• _YOUR INSTRUCTIONS_
Go to the line in the entries below that holds "X124237Y12477D01*" and repeat exactly from there through the line that holds "X123476Y21581D01*", inclusive.

• _EXERCISE DATA_

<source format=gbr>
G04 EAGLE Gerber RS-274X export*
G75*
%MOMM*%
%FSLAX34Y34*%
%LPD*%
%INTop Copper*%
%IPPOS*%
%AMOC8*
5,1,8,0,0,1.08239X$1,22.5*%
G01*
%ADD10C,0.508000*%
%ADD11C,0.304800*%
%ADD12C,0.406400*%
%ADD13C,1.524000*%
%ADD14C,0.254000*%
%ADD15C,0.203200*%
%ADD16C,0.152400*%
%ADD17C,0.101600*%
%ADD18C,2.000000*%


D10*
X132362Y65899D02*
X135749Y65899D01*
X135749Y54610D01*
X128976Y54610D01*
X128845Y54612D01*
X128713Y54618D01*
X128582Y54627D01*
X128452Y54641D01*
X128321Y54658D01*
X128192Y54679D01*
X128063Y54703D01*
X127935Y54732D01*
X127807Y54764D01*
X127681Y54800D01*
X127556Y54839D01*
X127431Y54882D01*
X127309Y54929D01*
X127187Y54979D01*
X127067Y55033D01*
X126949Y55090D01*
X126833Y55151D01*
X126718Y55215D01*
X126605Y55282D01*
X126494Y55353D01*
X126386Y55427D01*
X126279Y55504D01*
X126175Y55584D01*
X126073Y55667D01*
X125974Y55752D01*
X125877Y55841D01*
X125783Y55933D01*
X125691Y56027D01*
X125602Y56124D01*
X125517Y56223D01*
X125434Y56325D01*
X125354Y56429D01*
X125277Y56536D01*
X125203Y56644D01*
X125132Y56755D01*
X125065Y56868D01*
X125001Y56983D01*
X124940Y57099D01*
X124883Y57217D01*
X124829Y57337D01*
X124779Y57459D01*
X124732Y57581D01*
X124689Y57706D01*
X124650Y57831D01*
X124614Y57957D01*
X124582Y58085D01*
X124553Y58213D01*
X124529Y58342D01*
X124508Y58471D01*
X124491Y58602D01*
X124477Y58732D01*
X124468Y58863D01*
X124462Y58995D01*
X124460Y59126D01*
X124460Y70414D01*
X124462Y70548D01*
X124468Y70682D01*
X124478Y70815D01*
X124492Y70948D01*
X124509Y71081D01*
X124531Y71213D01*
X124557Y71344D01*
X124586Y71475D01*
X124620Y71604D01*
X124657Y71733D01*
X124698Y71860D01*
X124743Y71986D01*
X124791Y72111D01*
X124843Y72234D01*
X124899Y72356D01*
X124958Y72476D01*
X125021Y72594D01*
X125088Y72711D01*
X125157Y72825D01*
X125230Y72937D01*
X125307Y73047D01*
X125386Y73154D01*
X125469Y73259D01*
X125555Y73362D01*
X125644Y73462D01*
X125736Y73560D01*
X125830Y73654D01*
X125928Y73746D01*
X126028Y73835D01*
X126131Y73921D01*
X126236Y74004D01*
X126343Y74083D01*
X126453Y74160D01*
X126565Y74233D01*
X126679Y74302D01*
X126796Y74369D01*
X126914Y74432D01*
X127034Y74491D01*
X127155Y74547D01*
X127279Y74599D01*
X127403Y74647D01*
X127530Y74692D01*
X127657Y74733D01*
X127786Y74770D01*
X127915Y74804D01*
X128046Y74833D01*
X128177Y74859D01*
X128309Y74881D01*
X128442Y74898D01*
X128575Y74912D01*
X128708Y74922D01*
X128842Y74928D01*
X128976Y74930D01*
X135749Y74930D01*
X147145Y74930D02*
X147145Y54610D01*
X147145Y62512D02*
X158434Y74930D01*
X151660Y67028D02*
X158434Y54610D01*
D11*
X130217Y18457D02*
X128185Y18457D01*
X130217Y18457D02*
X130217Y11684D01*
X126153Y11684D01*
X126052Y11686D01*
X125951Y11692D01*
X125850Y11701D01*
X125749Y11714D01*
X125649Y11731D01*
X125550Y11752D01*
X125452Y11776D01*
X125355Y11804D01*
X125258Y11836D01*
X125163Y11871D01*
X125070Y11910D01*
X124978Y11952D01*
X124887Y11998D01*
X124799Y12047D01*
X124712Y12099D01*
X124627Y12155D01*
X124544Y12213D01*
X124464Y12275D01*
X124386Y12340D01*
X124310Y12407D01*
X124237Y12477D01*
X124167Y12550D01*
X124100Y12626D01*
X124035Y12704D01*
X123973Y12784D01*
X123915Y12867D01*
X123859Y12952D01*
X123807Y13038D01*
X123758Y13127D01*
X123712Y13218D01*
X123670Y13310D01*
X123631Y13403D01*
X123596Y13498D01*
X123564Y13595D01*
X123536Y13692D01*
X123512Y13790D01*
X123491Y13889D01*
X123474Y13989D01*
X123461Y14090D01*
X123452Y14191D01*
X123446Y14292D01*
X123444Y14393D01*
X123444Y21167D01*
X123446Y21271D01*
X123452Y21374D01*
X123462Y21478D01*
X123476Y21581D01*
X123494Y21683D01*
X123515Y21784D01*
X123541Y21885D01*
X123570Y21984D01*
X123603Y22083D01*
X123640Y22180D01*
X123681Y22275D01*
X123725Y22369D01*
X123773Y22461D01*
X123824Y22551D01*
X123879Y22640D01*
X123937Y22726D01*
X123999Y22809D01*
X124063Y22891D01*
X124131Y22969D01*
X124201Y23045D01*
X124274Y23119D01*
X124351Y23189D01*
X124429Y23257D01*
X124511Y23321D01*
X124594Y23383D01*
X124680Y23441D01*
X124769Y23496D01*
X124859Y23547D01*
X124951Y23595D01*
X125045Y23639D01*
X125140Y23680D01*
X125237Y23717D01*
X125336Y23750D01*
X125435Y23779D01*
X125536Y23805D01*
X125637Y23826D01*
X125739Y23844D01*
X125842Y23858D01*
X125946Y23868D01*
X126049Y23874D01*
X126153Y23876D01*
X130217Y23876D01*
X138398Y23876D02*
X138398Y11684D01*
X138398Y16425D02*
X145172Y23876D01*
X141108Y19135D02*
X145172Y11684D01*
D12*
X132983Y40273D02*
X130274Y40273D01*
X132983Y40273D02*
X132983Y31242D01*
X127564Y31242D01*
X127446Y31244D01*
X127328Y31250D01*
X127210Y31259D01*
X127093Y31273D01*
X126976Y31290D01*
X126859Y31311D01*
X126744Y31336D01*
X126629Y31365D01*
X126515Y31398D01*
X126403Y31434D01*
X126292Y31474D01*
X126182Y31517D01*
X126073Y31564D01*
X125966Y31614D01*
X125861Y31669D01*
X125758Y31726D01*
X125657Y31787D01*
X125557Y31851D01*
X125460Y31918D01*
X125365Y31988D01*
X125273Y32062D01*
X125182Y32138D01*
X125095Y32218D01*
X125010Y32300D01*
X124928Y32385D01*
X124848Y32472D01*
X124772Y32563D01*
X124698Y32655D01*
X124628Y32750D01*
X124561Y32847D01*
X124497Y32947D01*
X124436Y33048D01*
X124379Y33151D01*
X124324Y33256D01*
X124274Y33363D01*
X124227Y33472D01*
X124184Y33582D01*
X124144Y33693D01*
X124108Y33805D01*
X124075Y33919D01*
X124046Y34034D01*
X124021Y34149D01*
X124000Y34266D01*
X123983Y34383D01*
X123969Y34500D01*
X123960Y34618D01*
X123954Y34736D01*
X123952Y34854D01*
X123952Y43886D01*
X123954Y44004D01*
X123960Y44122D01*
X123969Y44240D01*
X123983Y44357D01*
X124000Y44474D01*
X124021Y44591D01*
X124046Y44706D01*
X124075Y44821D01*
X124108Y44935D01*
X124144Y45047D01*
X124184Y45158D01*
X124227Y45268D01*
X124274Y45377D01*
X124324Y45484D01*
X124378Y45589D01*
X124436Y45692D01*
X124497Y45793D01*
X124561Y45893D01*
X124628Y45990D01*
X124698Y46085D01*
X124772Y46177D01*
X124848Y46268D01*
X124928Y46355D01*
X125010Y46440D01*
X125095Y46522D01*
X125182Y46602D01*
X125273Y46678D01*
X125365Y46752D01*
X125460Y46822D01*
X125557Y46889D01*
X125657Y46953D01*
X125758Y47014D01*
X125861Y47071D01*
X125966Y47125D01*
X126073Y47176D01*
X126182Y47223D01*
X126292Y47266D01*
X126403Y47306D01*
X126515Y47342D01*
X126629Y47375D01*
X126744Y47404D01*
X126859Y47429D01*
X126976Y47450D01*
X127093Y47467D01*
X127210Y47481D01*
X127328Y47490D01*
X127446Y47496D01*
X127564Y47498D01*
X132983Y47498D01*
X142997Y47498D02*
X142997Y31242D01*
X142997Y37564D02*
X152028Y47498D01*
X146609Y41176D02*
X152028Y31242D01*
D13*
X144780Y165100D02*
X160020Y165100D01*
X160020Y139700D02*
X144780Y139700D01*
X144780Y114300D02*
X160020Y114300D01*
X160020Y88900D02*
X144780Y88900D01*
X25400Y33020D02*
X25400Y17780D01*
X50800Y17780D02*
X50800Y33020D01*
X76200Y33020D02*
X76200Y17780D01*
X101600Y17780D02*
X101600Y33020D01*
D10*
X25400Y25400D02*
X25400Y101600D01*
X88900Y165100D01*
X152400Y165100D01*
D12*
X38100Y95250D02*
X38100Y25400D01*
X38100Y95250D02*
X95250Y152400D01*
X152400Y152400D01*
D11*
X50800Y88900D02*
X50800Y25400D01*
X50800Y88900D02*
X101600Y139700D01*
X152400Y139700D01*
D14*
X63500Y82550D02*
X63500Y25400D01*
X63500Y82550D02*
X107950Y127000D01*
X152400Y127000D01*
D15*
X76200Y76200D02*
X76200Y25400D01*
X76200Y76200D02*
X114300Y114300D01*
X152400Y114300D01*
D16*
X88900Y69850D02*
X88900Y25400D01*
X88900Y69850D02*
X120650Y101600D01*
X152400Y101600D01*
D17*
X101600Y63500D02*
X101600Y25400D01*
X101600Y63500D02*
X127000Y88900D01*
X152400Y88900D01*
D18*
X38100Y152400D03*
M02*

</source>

==

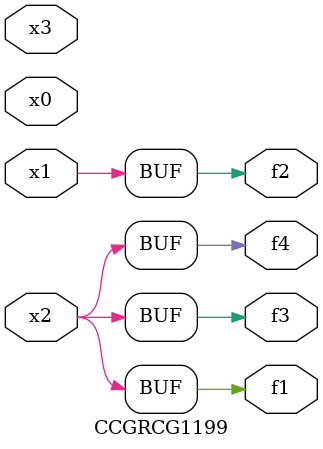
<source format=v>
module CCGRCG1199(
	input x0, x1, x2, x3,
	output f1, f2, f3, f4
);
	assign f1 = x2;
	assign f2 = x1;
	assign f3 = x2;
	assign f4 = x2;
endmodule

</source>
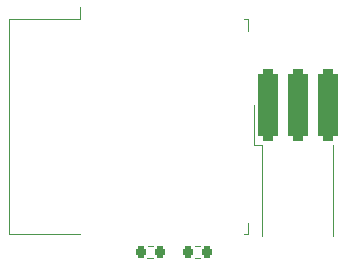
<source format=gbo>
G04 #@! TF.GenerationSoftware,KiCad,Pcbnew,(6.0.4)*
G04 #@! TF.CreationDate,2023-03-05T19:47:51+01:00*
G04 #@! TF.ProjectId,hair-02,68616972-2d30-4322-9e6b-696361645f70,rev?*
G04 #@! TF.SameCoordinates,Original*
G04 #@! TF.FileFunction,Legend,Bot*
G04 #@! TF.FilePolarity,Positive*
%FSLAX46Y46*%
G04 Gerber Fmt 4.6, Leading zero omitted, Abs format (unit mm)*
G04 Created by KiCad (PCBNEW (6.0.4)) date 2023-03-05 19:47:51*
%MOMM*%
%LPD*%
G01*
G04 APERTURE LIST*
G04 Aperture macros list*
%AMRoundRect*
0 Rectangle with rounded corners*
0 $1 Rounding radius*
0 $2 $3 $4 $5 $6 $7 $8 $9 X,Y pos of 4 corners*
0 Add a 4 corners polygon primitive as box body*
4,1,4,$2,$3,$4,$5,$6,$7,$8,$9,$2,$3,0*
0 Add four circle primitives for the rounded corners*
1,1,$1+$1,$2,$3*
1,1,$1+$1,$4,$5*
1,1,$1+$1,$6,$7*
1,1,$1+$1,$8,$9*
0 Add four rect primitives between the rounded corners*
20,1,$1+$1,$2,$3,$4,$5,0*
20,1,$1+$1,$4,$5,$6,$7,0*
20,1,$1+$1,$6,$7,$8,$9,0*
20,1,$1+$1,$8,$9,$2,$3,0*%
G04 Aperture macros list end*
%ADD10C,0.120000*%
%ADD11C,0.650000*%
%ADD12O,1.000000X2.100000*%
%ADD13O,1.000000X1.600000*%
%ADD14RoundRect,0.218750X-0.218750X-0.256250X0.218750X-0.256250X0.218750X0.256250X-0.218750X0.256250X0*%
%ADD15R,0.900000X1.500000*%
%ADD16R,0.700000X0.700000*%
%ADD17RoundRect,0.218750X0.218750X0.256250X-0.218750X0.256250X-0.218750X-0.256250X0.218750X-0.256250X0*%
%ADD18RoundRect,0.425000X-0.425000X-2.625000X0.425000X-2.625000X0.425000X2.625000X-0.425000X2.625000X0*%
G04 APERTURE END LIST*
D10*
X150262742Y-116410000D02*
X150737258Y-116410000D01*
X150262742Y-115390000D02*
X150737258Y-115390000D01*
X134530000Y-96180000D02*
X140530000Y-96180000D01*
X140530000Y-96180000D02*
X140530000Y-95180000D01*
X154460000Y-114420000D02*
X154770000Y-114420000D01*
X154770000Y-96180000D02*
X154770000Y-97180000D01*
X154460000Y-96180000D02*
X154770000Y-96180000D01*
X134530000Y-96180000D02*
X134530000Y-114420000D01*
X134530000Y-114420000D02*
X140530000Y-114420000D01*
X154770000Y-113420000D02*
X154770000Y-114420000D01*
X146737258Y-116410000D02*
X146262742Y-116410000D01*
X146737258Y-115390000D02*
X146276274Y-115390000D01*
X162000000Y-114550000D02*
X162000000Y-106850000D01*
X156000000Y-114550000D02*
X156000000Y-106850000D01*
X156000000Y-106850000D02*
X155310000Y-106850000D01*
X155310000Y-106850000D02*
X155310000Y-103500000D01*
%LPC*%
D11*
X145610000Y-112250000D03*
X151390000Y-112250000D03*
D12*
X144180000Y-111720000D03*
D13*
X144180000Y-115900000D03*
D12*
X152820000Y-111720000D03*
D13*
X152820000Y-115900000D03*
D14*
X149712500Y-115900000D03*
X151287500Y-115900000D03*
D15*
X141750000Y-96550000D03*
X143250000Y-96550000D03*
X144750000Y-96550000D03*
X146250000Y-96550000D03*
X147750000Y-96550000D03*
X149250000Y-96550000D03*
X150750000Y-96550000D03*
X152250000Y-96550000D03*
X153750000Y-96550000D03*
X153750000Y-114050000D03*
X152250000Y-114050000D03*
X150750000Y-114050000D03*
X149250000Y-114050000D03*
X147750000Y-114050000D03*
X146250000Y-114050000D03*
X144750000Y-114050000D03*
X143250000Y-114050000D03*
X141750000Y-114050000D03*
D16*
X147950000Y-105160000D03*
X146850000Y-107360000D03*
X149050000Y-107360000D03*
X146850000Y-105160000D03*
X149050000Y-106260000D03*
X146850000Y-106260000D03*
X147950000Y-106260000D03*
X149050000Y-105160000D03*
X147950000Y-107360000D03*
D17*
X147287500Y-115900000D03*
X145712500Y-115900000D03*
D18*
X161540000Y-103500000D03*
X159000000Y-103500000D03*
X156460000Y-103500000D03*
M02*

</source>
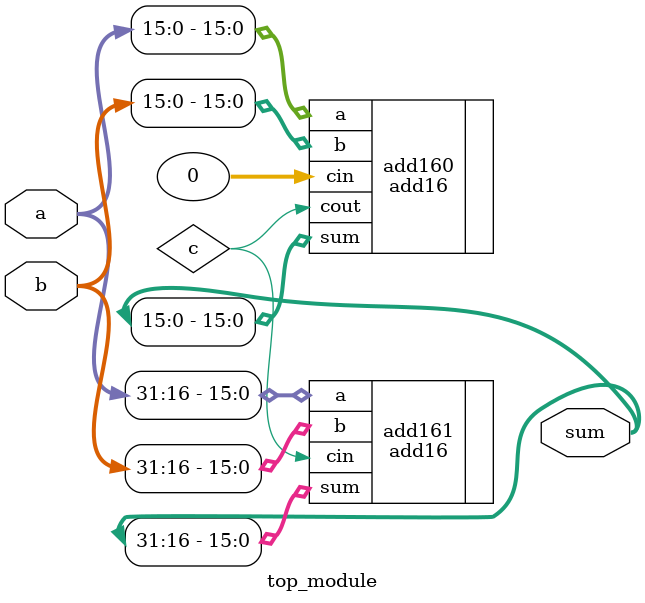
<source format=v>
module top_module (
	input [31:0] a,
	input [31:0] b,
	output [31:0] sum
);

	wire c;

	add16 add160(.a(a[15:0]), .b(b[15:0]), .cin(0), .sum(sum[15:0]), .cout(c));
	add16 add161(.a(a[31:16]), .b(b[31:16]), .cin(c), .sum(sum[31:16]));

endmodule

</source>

* * *

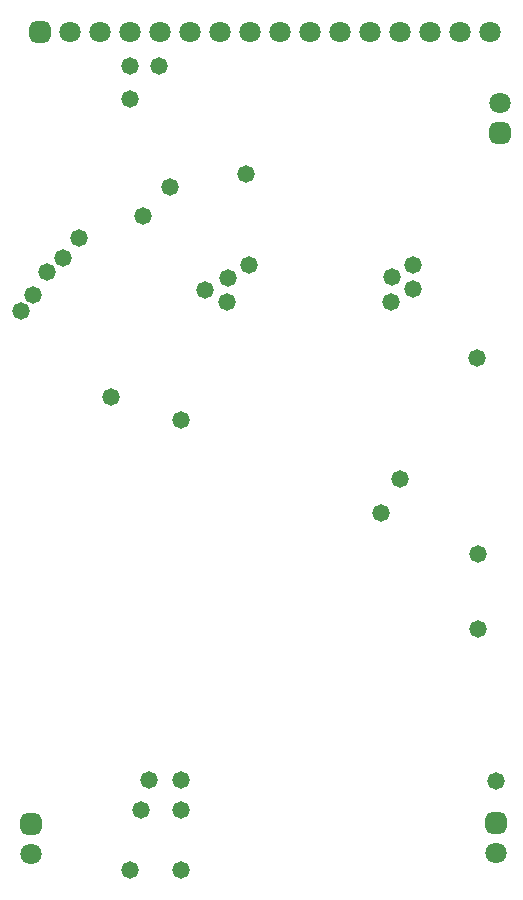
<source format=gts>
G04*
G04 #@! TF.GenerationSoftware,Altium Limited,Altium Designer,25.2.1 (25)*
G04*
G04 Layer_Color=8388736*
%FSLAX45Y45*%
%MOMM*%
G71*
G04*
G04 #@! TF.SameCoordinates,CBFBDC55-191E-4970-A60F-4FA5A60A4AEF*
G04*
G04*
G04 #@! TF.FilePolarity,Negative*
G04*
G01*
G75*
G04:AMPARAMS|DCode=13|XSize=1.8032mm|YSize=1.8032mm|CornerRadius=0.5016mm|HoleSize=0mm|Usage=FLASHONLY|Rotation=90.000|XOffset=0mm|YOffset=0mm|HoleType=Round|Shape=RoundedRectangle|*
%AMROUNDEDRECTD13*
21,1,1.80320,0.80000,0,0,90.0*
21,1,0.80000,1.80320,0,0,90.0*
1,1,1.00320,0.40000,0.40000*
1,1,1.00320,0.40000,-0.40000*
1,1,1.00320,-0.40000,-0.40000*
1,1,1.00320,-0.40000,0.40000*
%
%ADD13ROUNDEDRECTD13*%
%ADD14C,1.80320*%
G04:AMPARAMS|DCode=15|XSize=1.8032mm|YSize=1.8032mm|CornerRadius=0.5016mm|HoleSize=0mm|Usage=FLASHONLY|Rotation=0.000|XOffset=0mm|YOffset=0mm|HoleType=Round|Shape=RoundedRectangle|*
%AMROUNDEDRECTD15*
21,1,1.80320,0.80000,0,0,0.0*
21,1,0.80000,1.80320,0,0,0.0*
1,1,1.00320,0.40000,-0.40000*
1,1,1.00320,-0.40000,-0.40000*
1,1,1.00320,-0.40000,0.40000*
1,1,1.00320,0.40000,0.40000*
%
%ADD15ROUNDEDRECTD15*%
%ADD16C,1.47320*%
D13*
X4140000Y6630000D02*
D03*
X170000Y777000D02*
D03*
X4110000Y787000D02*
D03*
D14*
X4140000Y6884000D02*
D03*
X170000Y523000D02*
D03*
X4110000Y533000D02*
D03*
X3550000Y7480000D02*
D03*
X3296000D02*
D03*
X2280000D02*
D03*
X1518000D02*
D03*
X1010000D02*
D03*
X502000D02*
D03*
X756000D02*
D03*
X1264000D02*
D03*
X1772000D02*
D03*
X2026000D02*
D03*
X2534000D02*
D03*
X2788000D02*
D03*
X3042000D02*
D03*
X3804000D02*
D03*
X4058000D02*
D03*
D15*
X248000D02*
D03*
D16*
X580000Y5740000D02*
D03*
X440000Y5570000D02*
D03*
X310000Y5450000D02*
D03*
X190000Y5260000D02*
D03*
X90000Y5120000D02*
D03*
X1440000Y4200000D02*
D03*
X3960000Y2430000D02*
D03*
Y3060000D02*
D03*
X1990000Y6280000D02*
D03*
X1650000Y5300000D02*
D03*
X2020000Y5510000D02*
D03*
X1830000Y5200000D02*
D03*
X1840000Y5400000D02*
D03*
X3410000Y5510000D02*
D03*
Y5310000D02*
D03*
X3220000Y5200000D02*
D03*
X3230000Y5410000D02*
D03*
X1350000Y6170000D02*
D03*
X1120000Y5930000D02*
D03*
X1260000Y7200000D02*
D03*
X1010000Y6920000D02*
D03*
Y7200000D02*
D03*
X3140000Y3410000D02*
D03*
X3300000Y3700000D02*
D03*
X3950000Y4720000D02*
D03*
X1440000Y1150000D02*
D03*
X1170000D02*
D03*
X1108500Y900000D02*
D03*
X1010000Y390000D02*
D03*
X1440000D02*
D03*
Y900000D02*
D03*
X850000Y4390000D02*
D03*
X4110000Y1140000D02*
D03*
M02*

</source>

• _SOLUTION TO THIS PROBLEM_
X124237Y12477D01*
X124167Y12550D01*
X124100Y12626D01*
X124035Y12704D01*
X123973Y12784D01*
X123915Y12867D01*
X123859Y12952D01*
X123807Y13038D01*
X123758Y13127D01*
X123712Y13218D01*
X123670Y13310D01*
X123631Y13403D01*
X123596Y13498D01*
X123564Y13595D01*
X123536Y13692D01*
X123512Y13790D01*
X123491Y13889D01*
X123474Y13989D01*
X123461Y14090D01*
X123452Y14191D01*
X123446Y14292D01*
X123444Y14393D01*
X123444Y21167D01*
X123446Y21271D01*
X123452Y21374D01*
X123462Y21478D01*
X123476Y21581D01*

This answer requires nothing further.